His view was supported by Masashi Goto, a former designer of reactor containment vessels for Toshiba Corp., who told the same press briefing: “There are many uncertainties still.”
One of the obstacles to finding the truth, investigators cautioned in 2012, was that a lot of the equipment relevant to the accident remained “beyond the reach of inspection or verification”.
That remains a challenge today, as thousands of workers make slow progress on the decommissioning of the plant – a process that is expected to take decades and cost 8 trillion yen ($US70 billion). In addition, 7.9 trillion yen will be spent on compensation from radiation fallout and 5.6 trillion yen on treating and storing contaminated soil, according to latest government estimates.
Push to restart reactors
Meantime the atomic power industry is making slow progress on restarting other reactors in Japan, a situation that calls into question the government’s 2030 target for nuclear power generation.
Takeo Kikkawa, a Tokyo University of Science professor who was a member of the government’s energy mix advisory committee, said achieving the 20% to 22% target would involve “a lot of difficulty.”
Map of Japan’s nuclear plants.
In a recent speech to the Foreign Press Center Japan, he noted many of the country’s aging nuclear reactors would need to be decommissioned by 2030 if the government stuck with the rule that such closures occur after 40 years of operation.
Tepco, mindful of the huge costs it is incurring at the devastated Fukushima Daiichi plant, wants to restart two reactors at its Kashiwazaki-Kariwa nuclear power plant, which was the world’s largest such facility but suffered damage from a previous earthquake in 2007.
But in a blow to the plans, voters in Niigata prefecture last year elected a governor who, like his predecessor, opposed a restart at Kashiwazaki due to safety concerns.
Just last month, Tepco was ordered to re-submit documents after revealing that its previous assurances about safety measures at Kashiwazaki-Kariwa had been wrong.
Tepco discovered in 2014 that a key building at the site may not be able to withstand even half of the assumed strongest seismic shaking, but this information was not passed on to the regulator, the Asahi newspaper reported.
Tepco’s managing executive officer, Takafumi Anegawa, apologized for the omission, which was blamed on “insufficient” communication within the company rather than a cover-up. A Nuclear Regulation Authority official was quoted as saying the lessons of Fukushima were “not utilized”.

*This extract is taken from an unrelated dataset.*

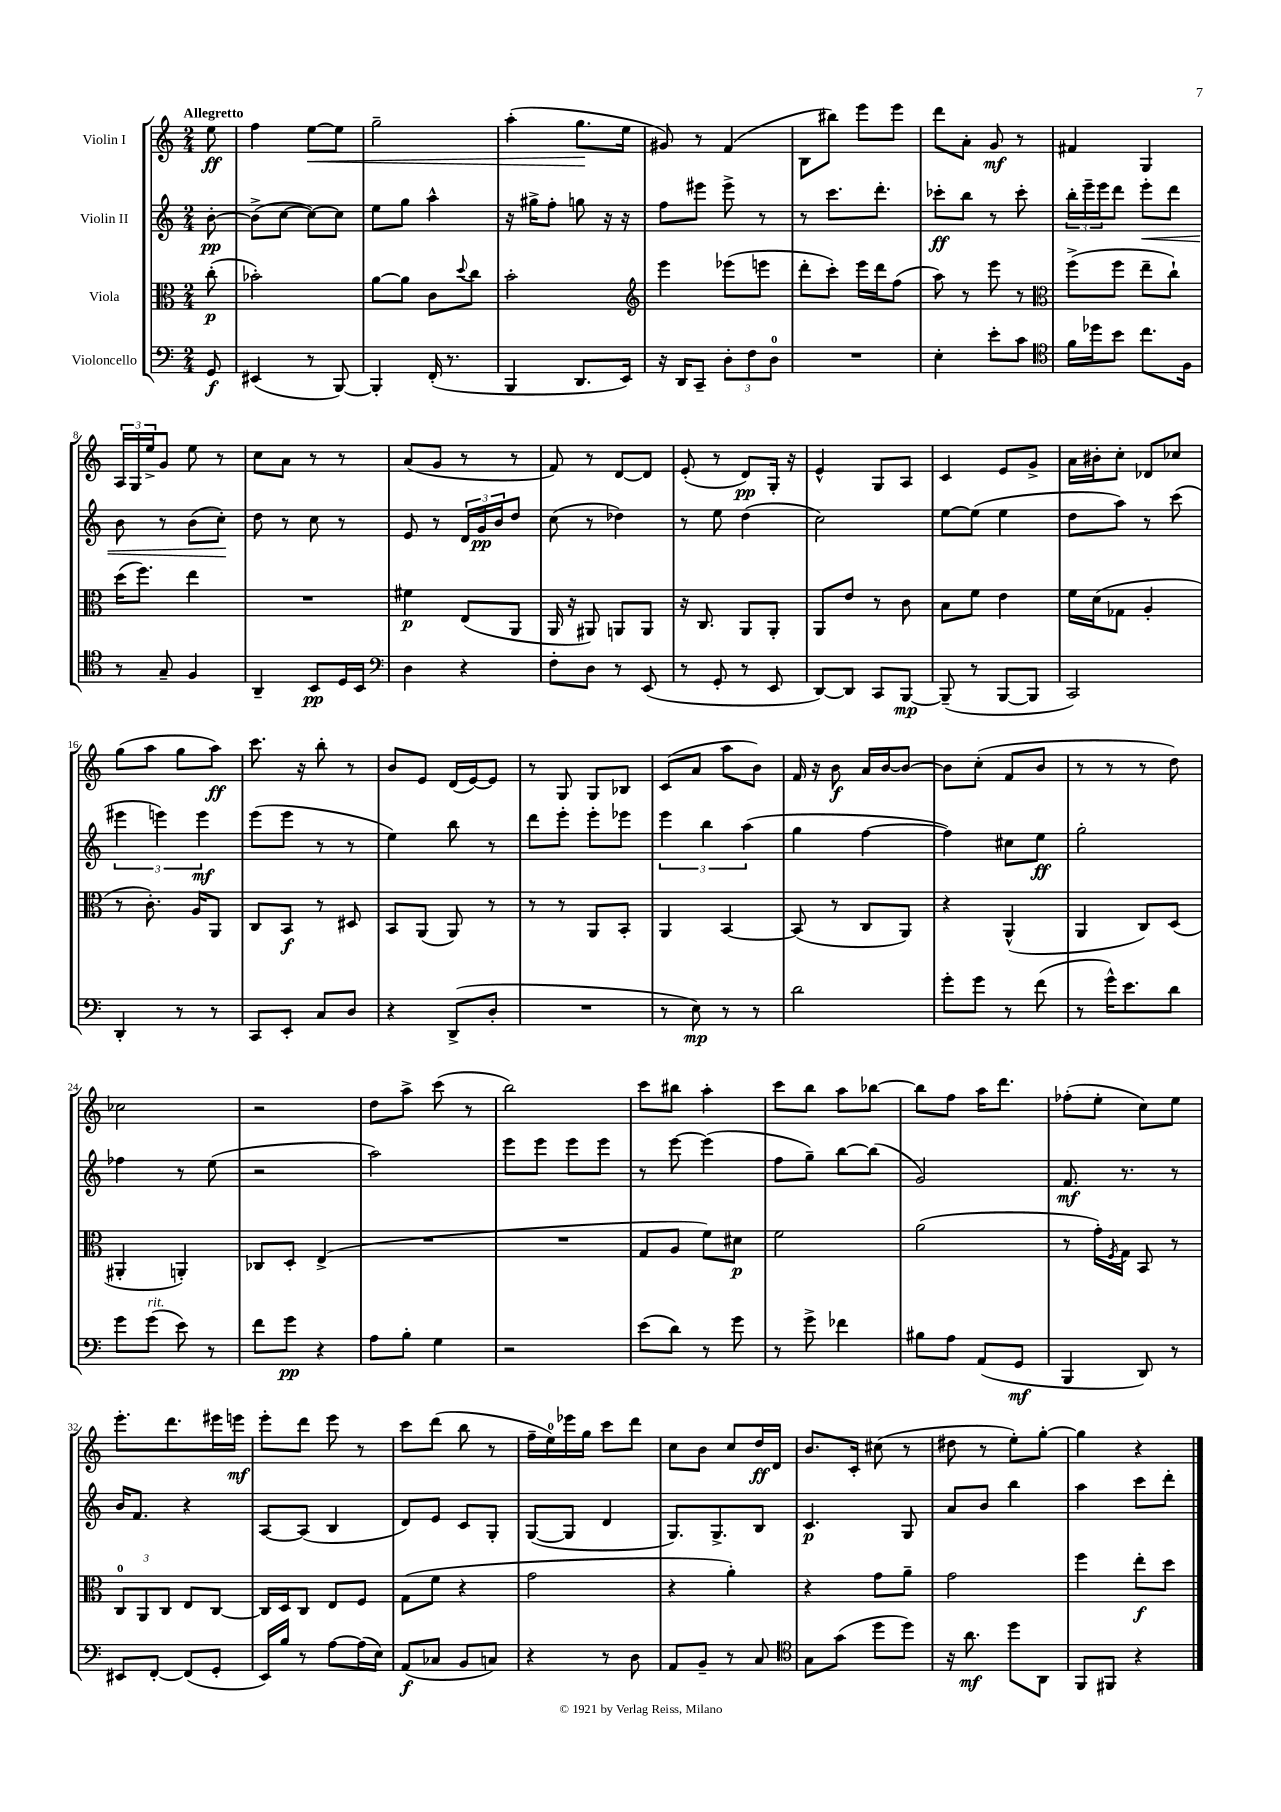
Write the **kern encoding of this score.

Shaun Burnie, a nuclear specialist with Greenpeace Germany, called for a fundamental overhaul of the way the regulator reviews earthquake risks. He praised the engineers who had “spoken out” about the potential pre-tsunami damage at Fukushima Daiichi, saying they were right to demand further investigation.
“That is something the nuclear industry is determined to avoid as the ramifications, if proven, would be catastrophic for the future operation of reactors in Japan – but also have major implications worldwide,” he said in an interview.
A writing inside Ukedo elementary school, damaged by the March 11, 2011 tsunami.
Burnie said the International Atomic Energy Agency and regulators worldwide had based their reviews of the Fukushima accident on the basis that without the tsunami, there would have been no multiple reactor meltdowns.
“While this may be the conclusion the nuclear industry want to hear, it may not be correct. It could be many years before this issue is resolved one way or the other. Meanwhile, Japan continues to apply a flawed seismic model for assessing risks at nuclear plants.”